Updated On: 26 June, 2011 07:19 AM IST | | Fiona Fernandez
Following the Sea of Poppies, the second installment of Amitav Ghosh's Ibis Trilogy, River of Smoke, takes the reader on an opium-infused, historic chronicle of panoramic proportions, as tide and fate wrestle in Canton's unpredictable waters. Sunday Mid Day listens in on its ripples

Following the Sea of Poppies, the second installment of Amitav Ghosh's Ibis Trilogy, River of Smoke, takes the reader on an opium-infused, historic chronicle of panoramic proportions, as tide and fate wrestle in Canton's unpredictable waters. Sunday Mid Day listens in on its ripples
Mumbai's literati will love the sound of this. Amitav Ghosh is waxing eloquent about the city; Marine Drive comes in for special praise -- "Isn't the view simply spectacular?" he observes from the rooftop at The Trident, in between sips of tea. The overcast skies, despite casting a hazy blanket over the Queen's Necklace and the Arabian Sea, inspire Ghosh to marvel about Mumbai's sights, smells and sounds. 

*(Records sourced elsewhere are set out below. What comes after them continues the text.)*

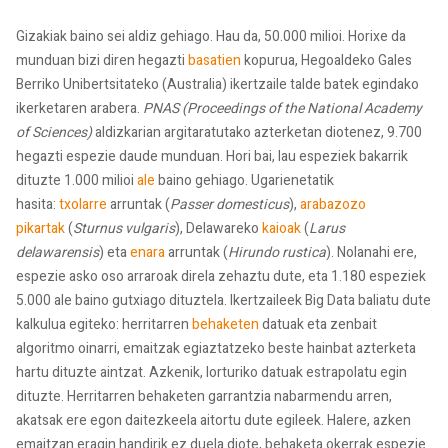
Gizakiak baino sei aldiz gehiago. Hau da, 50.000 milioi. Horixe da
munduan bizi diren hegazti
basatien
kopurua, Hegoaldeko Gales
Berriko Unibertsitateko (Australia) ikertzaile talde batek egindako
ikerketaren arabera.
PNAS (Proceedings of the National Academy
of Sciences)
aldizkarian argitaratutako azterketan diotenez, 9.700
hegazti espezie daude munduan. Hori bai, lau espeziek bakarrik
dituzte 1.000 milioi
ale
baino gehiago. Ugarienetatik
hasita:
txolarre
arruntak (
Passer domesticus
),
arabazozo
pikartak
(
Sturnus vulgaris
), Delawareko
kaioak
(
Larus
delawarensis
) eta
enara
arruntak (
Hirundo rustica
). Nolanahi ere,
espezie asko oso arraroak direla zehaztu dute, eta 1.180 espeziek
5.000 ale baino gutxiago dituztela. Ikertzaileek Big Data baliatu dute
kalkulua egiteko: herritarren
behaketen
datuak eta zenbait
algoritmo oinarri, emaitzak egiaztatzeko beste hainbat azterketa
hartu dituzte aintzat. Azkenik, lorturiko datuak estrapolatu egin
dituzte. Herritarren behaketen garrantzia nabarmendu arren,
akatsak ere egon daitezkeela aitortu dute egileek. Halere, azken
emaitzan eragin handirik ez duela diote, behaketa okerrak espezie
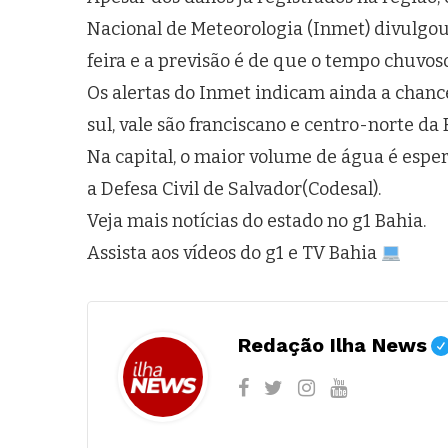
Nacional de Meteorologia (Inmet) divulgou
feira e a previsão é de que o tempo chuvos
Os alertas do Inmet indicam ainda a chance
sul, vale são franciscano e centro-norte da 
Na capital, o maior volume de água é esper
a Defesa Civil de Salvador(Codesal).
Veja mais notícias do estado no g1 Bahia.
Assista aos vídeos do g1 e TV Bahia
Redação Ilha News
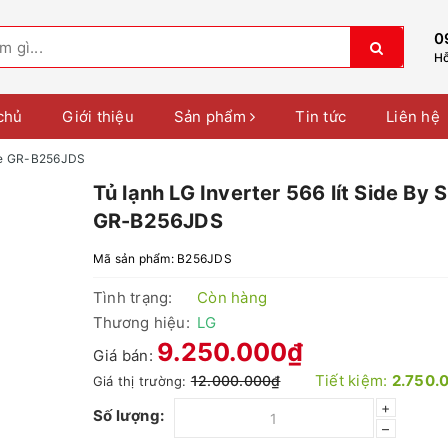
0
Hỗ
chủ
Giới thiệu
Sản phẩm
Tin tức
Liên hệ
Side GR-B256JDS
Tủ lạnh LG Inverter 566 lít Side By 
GR-B256JDS
Mã sản phẩm:
B256JDS
Tình trạng:
Còn hàng
Thương hiệu:
LG
9.250.000₫
Giá bán:
Tiết kiệm:
2.750.
12.000.000₫
Giá thị trường:
+
Số lượng:
–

Then again, this fixation with coastal cities might have something to do with his love affair with Canton (Guangzhou) -- the epicentre of River of Smoke, the second installment of the Ibis Trilogy. The action moves eastward, to this floating British colonial jewelpiece that drew the Chinese, rather reluctantly, into a world-order changing scenario. The fortunes of Bombay opium magnate Bahram Modi aboard the Anahita, of Mr Fitcher and Paulette on the Redruth and of the slave ship, the Ibis, get tossed in storms, wars and politics. We got the master storyteller to sail us through time and tide.
Why and how did you decide to include the long-reaching arm of opium trade to play a central role in the Sea of Poppies and now, with River of Smoke?
The Sea of Poppies began as a story about departures. It chronicles the earliest journeys from India, those of indentured workers who left the hinterland in the 19th century. I was particularly interested in the fact that they hailed from the region where Bhojpuri was spoken (Benaras-Patna belt). I wondered why so many from these parts harboured deep intentions of leaving India. Ideally, the influx should have been from India's coastal belt, right? In 2004-05, as I began my research by looking into these journeys, I discovered that opium trade had become a major development, of course of their movement, with the blessings of the British East India Company. The two paths (indentured labour and opium) couldn't escape this reality -- there was a connection as the two drifted towards an unexpected direction.